EX-99.(D).8 2 jhit-html1991_ex99d8.htm AMENDMENT TO THE ADVISORY AGREEMENT RELATING TO JOHN HANCOCK DISCIPLINED VALUE INTERNATIONAL FUND

Exhibit 99.(d).8

 

JOHN HANCOCK INVESTMENT TRUST

on behalf of John Hancock Disciplined Value International Fund; John Hancock Sovereign Investors Fund; John Hancock Global Opportunities Fund; John Hancock Small Cap Intrinsic Value Fund; John Hancock Global Real Estate Fund; John Hancock Global Focused Strategies Fund; and John Hancock Value Equity Fund.

 

AMENDMENT TO ADVISORY AGREEMENT

 

AMENDMENT made as of the 12th day of December, 2019, to the Advisory Agreement dated July 1, 2009, as amended (the “Agreement”), between John Hancock Investment Trust (the “Trust”), a Massachusetts business trust, on behalf of its series John Hancock Disciplined Value International Fund, John Hancock Sovereign Investors Fund; John Hancock Global Opportunities Fund; John Hancock Small Cap Intrinsic Value Fund; John Hancock Global Real Estate Fund; John Hancock Global Focused Strategies Fund; and John Hancock Value Equity Fund, and John Hancock Investment Management LLC (formerly, John Hancock Advisers, LLC) (the “Adviser”), a Delaware limited liability company. In consideration of the mutual covenants contained herein, the parties agree as follows:

 

1.CHANGE IN APPENDIX A

 

Appendix A of the Agreement, which relates to funds of the Agreement, is hereby amended to reflect the removal of the following terminated funds and any contrary fee schedule information is hereby superseded: (i) John Hancock Sovereign Investors Fund; (ii) John Hancock Global Opportunities Fund; (iii) John Hancock Small Cap Intrinsic Value Fund; (iv) John Hancock Global Real Estate Fund; (v) John Hancock Global Focused Strategies Fund; and (vi) John Hancock Value Equity Fund.

# What this exercise asks:
1. Copy out the advisory agreement amendment from "1.CHANGE IN APPENDIX" to "(vi) John Hancock Value Equity Fund.".
2. Pick up the advisory agreement amendment after its last sentence and keep writing it.
The data that comes next stands apart from the advisory agreement amendment.

# Data segment:
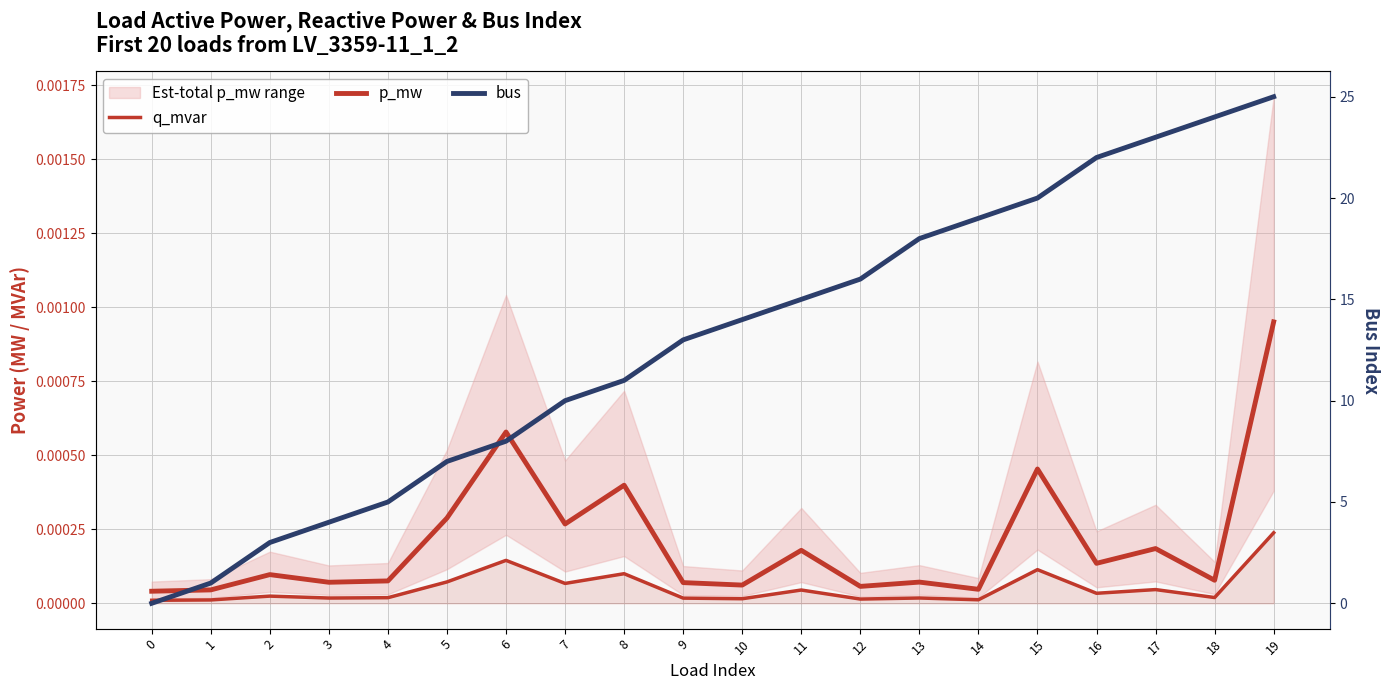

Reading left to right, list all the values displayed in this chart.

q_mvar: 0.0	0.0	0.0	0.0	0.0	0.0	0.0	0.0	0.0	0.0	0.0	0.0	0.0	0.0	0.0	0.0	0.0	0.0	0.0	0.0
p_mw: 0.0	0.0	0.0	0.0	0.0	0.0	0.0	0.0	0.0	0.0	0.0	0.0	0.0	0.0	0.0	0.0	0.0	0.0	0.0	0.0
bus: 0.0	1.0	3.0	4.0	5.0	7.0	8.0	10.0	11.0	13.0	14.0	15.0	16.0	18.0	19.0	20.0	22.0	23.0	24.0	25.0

# Answers to each task:
1.
1.CHANGE IN APPENDIX A

 

Appendix A of the Agreement, which relates to funds of the Agreement, is hereby amended to reflect the removal of the following terminated funds and any contrary fee schedule information is hereby superseded: (i) John Hancock Sovereign Investors Fund; (ii) John Hancock Global Opportunities Fund; (iii) John Hancock Small Cap Intrinsic Value Fund; (iv) John Hancock Global Real Estate Fund; (v) John Hancock Global Focused Strategies Fund; and (vi) John Hancock Value Equity Fund.

2.
Appendix A of the Agreement, which relates to Section 4 of the Agreement, “COMPENSATION OF ADVISER,” is hereby amended to reflect the updated fee schedule for John Hancock Disciplined Value International Fund and any contrary fee schedule information is hereby superseded:

 

ADVISORY FEE SCHEDULES

 

The Adviser shall serve as an investment adviser for the Fund of the Trust listed below. The Trust will pay the Adviser, as full compensation for all services provided under this Agreement with respect to the Fund, the fee computed separately for the Fund at an annual rate as set forth in the chart below (the “Adviser Fee”).

 

The term Aggregate Net Assets in the chart below includes the net assets of the Fund. This term also includes as indicated in the chart the net assets of one or more other portfolios, but in each case only for the period during which the Adviser also serves as the adviser for the other portfolio(s) and only with respect to the net assets of such other portfolio(s) that are managed by the Adviser.

 

 

For purposes of determining Aggregate Net Assets and calculating the Adviser Fee, the net assets of the Fund and each other fund of the Trust are determined as of the close of business on the previous business day of the Trust, and the net assets of each portfolio of each other fund are determined as of the close of business on the previous business day of that fund.

 

An Adviser Fee based on Aggregate Net Assets for a Fund shall be based on the applicable annual fee rate for the Fund which for each day shall be equal to (i) the sum of the amounts determined by applying the annual percentage rates in the table to the applicable portions of Aggregate Net Assets divided by (ii) Aggregate Net Assets (the “Applicable Annual Fee Rate”). The Adviser Fee for each Fund shall be accrued and paid daily to the Adviser for each calendar day. The daily fee accruals for Adviser Fees based on Aggregate Net Assets will be computed by multiplying the fraction of one over the number of calendar days in the year by the Applicable Annual Fee Rate, and multiplying this product by the net assets of the Fund. Fees shall be paid either by wire transfer or check, as directed by the Adviser.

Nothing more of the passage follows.